# [What is needed]
A faithful copy of the data is what is wanted, minus any pictures.

--- --- ---

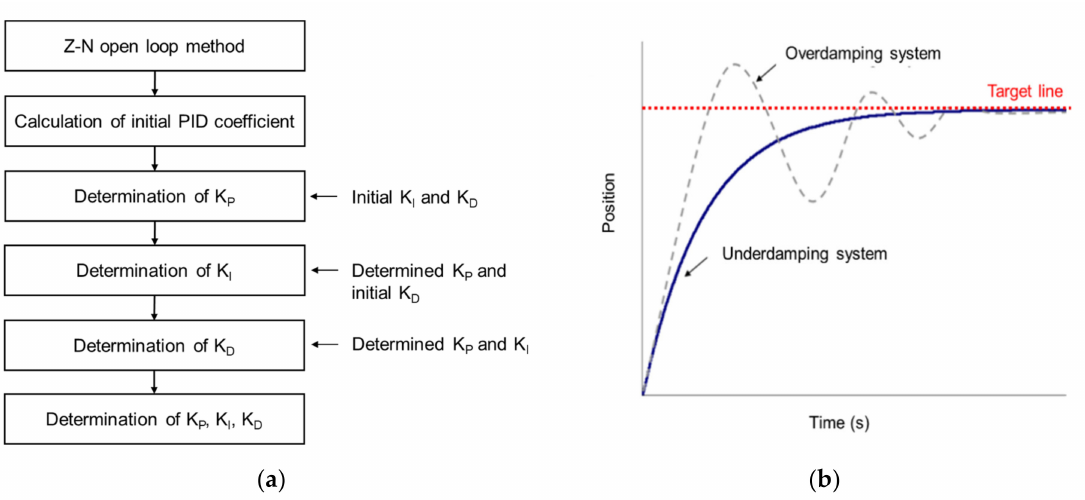
Figure 8. ( a ) Procedure for PID coe ffi cient determination; and ( b ) position control of clutch and shuttle shifting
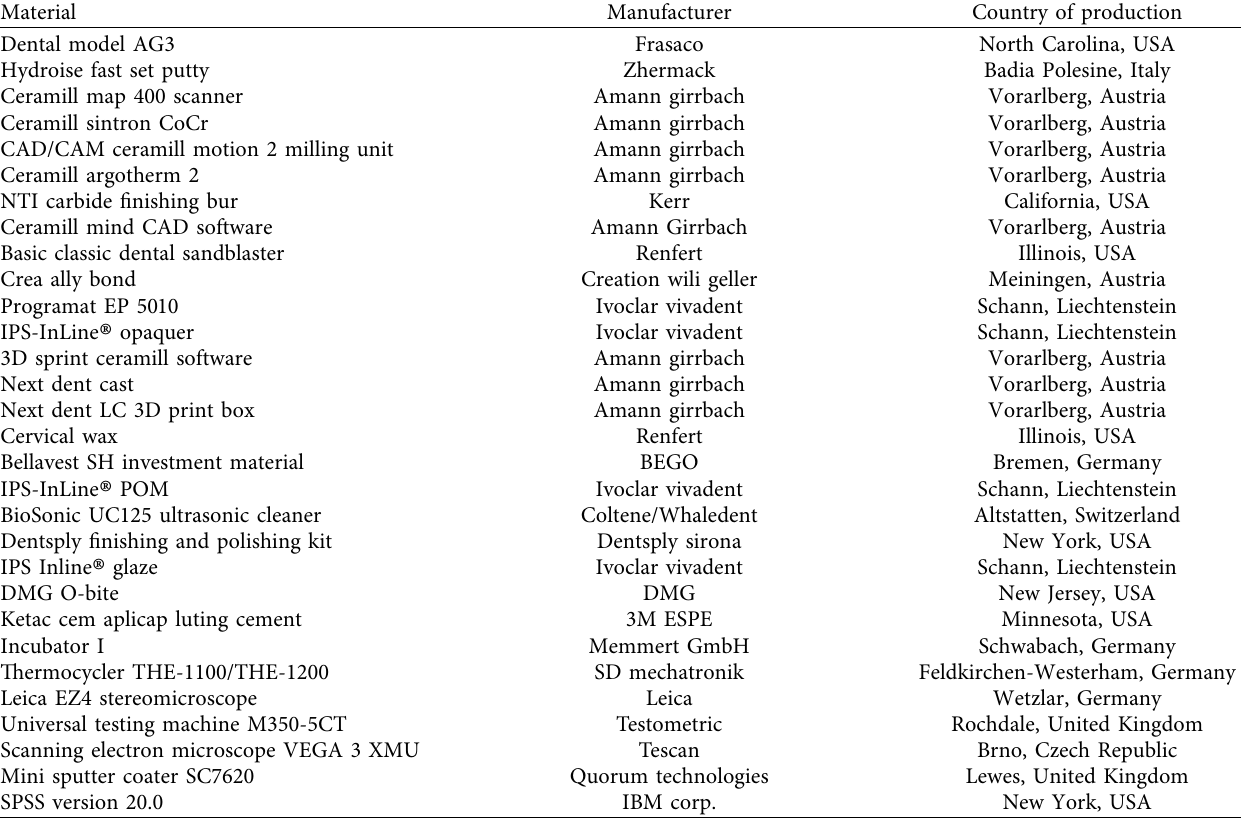
Table 1: Materials with corresponding manufacturer.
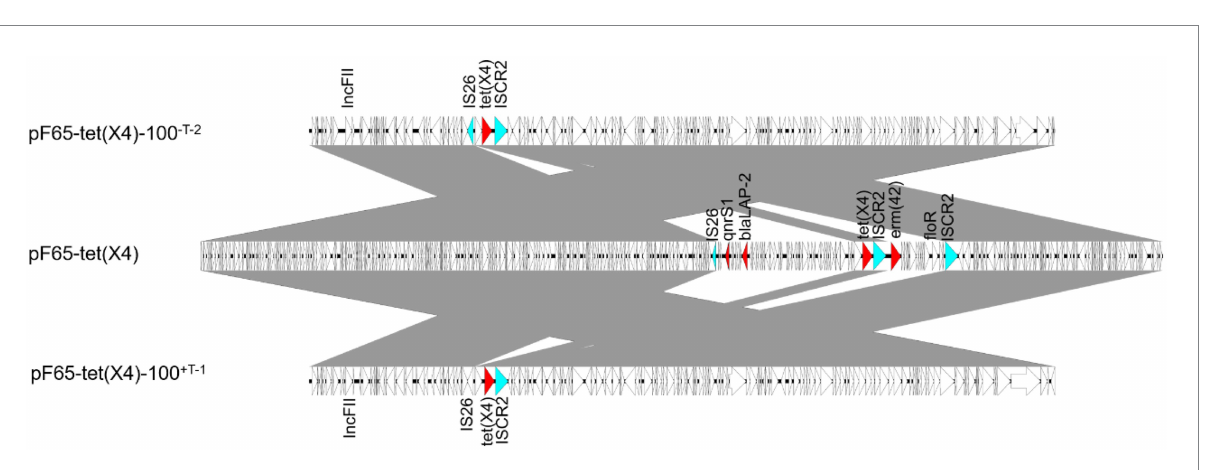
FIGURE 5 Linear comparison among pF65- tet (X4) and two evolved plasmids. Two segments were discarded during evolution, and the AMR genes and insertion sequences in deleted regions were marked in red and blue,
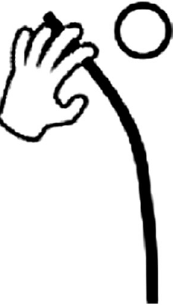
FIG. 1. Top view of ring slider scenario, in which a metal ring is smacked by a bent-back ruler and slides across the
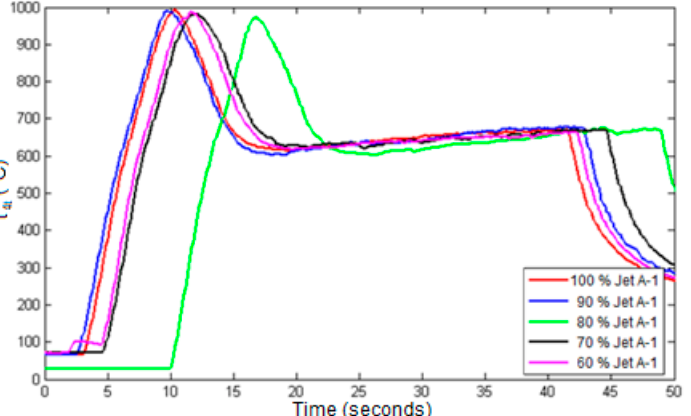
Figure 13. The graphical course of the change in the total gas temperature behind the gas turbine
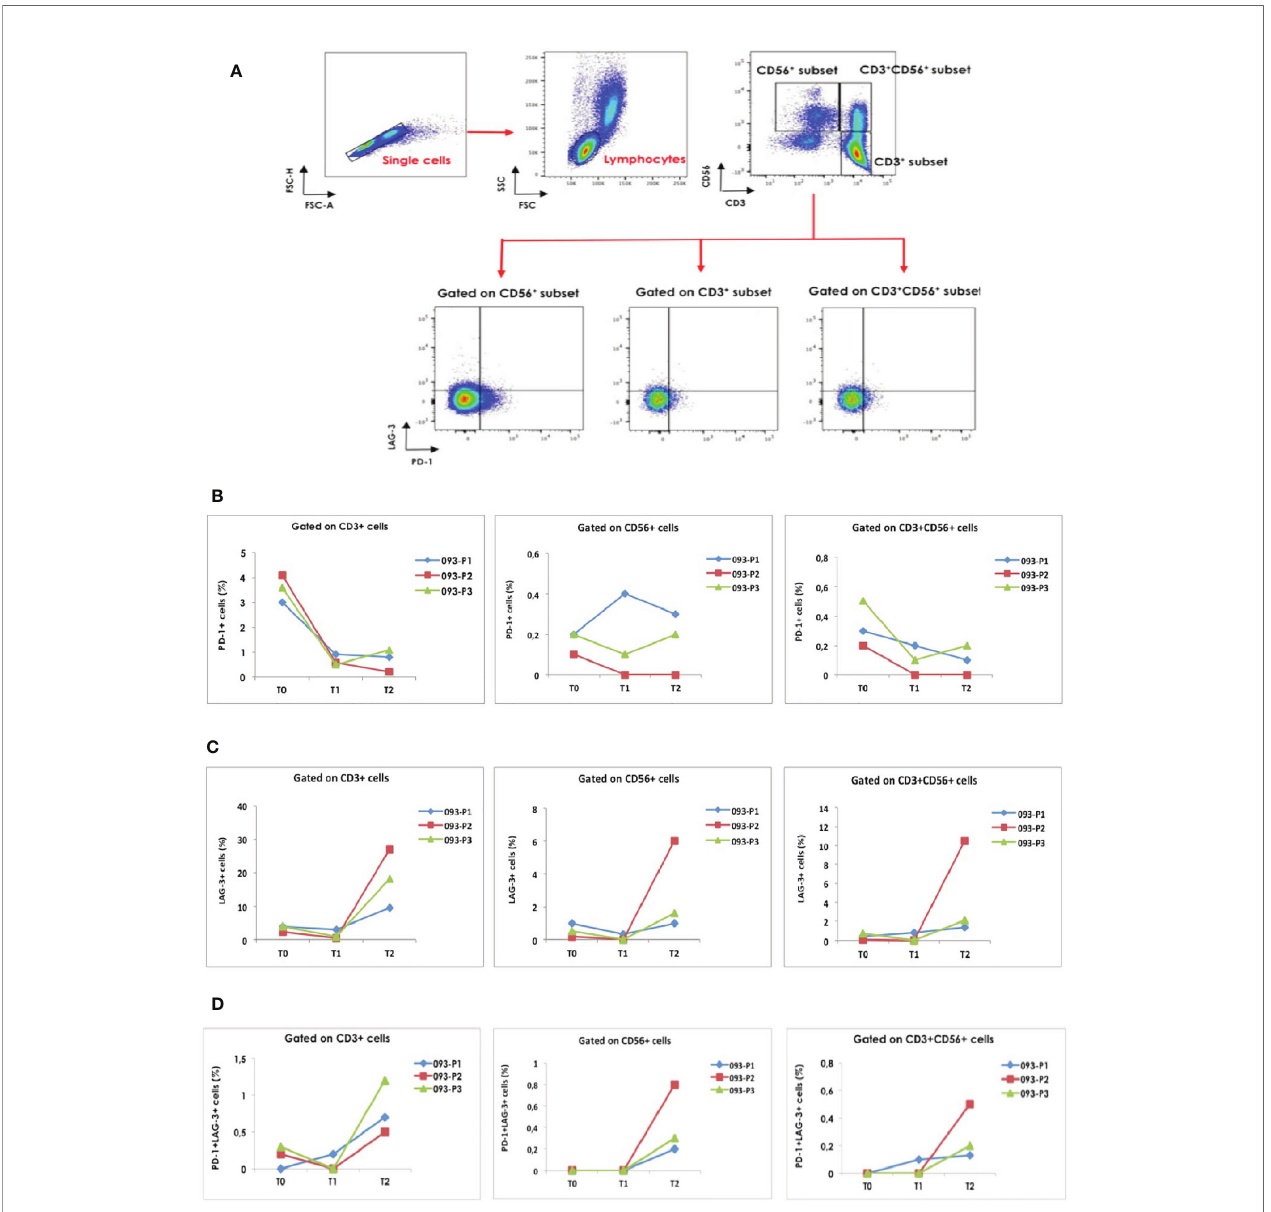
FIGURE 3 | Gating strategy was used to identify (A) , the exhausted CD3 + , CD56 + and CD3 + CD56 + cell subsets by evaluating the expression of PD-1 and LAG-3. Single cells were gated and doublets were excluded. A lymphocyte gate was set in FSC-A and SSC-A plot. The graphs report the changes in (B) , the percentage of exhausted T, NK and NKT cells expressing PD-1, (C) , LAG-3 and (D) , both immune checkpoint molecules in the three clinical cases at T0, T1 and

--- --- ---

# [Written answer]
Figure 8. ( a ) Procedure for PID coe ffi cient determination; and ( b ) position control of clutch and shuttle shifting
Table 1: Materials with corresponding manufacturer.
FIGURE 5 Linear comparison among pF65- tet (X4) and two evolved plasmids. Two segments were discarded during evolution, and the AMR genes and insertion sequences in deleted regions were marked in red and blue,
FIG. 1. Top view of ring slider scenario, in which a metal ring is smacked by a bent-back ruler and slides across the
Figure 13. The graphical course of the change in the total gas temperature behind the gas turbine
FIGURE 3 | Gating strategy was used to identify (A) , the exhausted CD3 + , CD56 + and CD3 + CD56 + cell subsets by evaluating the expression of PD-1 and LAG-3. Single cells were gated and doublets were excluded. A lymphocyte gate was set in FSC-A and SSC-A plot. The graphs report the changes in (B) , the percentage of exhausted T, NK and NKT cells expressing PD-1, (C) , LAG-3 and (D) , both immune checkpoint molecules in the three clinical cases at T0, T1 and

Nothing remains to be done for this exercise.